Lampenfieber. Claudia Spahn
Gefühle des Lampenfiebers äußern sich in übersteigerter Angst, in Gereiztheit, in Gefühlen der Hilflosigkeit und des Ausgeliefertseins sowie des Kontrollverlusts. Bei manchen Menschen stellt sich in Auftrittssituationen auch ein Zustand ein, in dem sie sich selbst wie durch eine zweite Person von außen wahrnehmen und – während sie auf der Bühne sind – gleichzeitig beobachten. Dieses Phänomen bezeichnen wir als Depersonalisation. Es handelt sich um ein Phänomen, welches bei erhaltenem Realitätsbezug per se als nicht pathologisch einzustufen ist.

AUFGABEN:
a - Wiederholen Sie aus dem Text zum Lampenfieber wortgetreu den Abschnitt, der bei "Lampenfieber. Claudia Spahn" beginnt und bei "pathologisch einzustufen ist." endet.
b - Prüfen Sie anhand des Textes zum Lampenfieber, ob die folgenden Aussagen zutreffen: (i) Depersonalisation ist bei erhaltenem Realitätsbezug als pathologisch einzustufen. (ii) Zu den Gefühlen des Lampenfiebers zählen Gereiztheit und Hilflosigkeit. (iii) Manche Menschen nehmen sich in Auftrittssituationen selbst wie von außen wahr. Antworten Sie jeweils mit Ja oder Nein und zitieren Sie die entscheidenden Worte wörtlich.
c - Führen Sie den Text zum Lampenfieber im Anschluss an seinen letzten Satz weiter.

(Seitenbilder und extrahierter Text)
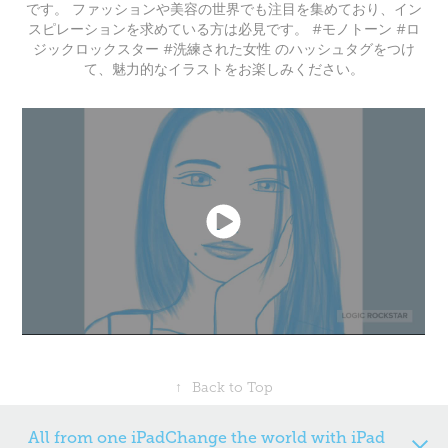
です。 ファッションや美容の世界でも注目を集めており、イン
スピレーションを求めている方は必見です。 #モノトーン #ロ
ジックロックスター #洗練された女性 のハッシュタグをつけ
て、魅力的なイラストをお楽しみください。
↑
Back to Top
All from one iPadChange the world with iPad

LÖSUNGEN:
a -
Lampenfieber. Claudia Spahn
Gefühle des Lampenfiebers äußern sich in übersteigerter Angst, in Gereiztheit, in Gefühlen der Hilflosigkeit und des Ausgeliefertseins sowie des Kontrollverlusts. Bei manchen Menschen stellt sich in Auftrittssituationen auch ein Zustand ein, in dem sie sich selbst wie durch eine zweite Person von außen wahrnehmen und – während sie auf der Bühne sind – gleichzeitig beobachten. Dieses Phänomen bezeichnen wir als Depersonalisation. Es handelt sich um ein Phänomen, welches bei erhaltenem Realitätsbezug per se als nicht pathologisch einzustufen ist.

b -
(i) Nein: "bei erhaltenem Realitätsbezug per se als nicht pathologisch einzustufen"
(ii) Ja: "in Gereiztheit, in Gefühlen der Hilflosigkeit"
(iii) Ja: "in dem sie sich selbst wie durch eine zweite Person von außen wahrnehmen"

c -
Denken
Das Spektrum der Gedanken beim Lampenfieber ist sehr individuell und deshalb immens groß. Trotzdem gibt es wiederkehrende, typische Themen und Inhalte. Ein oft geäußerter Gedanke vor dem Auftritt ist dieser: »Warum bin ich jetzt hier und muss gleich auftreten und sitze nicht mit Freunden im Café?« Daneben kreisen die Gedanken häufig um Personen im Publikum, deren Beurteilung aus beruflichen oder persönlichen Gründen wichtig ist. Bezüglich der Erwartungshaltung vor dem Auftritt gibt es zwei unterschiedliche Tendenzen: Die eine führt dazu, das Beste anzunehmen nach dem Motto: »Es wird schon klappen!«, während die andere vom Schlimmsten ausgeht, die Person im Extremfall sogar sicher ist, dass alles in einer Katastrophe enden wird. Die Tendenz zur negativen Annahme ist meist mit weiteren negativen Gedanken verbunden, z.B. Unsicherheiten überzubewerten, sich klein zu machen gegenüber anderen oder belanglose Ereignisse als negative Vorzeichen zu interpretieren etc. Während des Auftritts können die Gedanken abschweifen, indem sie sich mit Personen im Publikum oder anderen, unpassenden Dingen beschäftigen. Das Denken kann auch auf die Erwartung besonderer Schwierigkeiten beim Auftritt gerichtet sein. Die Gedanken nach dem Auftritt gelten häufig Fragen wie: »War ich gut auf der Bühne, wie bin ich angekommen, wie habe ich gewirkt?« Generell sind Gedankeninhalte im Zusammenhang mit dem Auftritt in der Regel wenig sachlich geprägt und nicht lösungsorientiert, sondern Ausdruck der starken Gefühle in der Auftrittssituation.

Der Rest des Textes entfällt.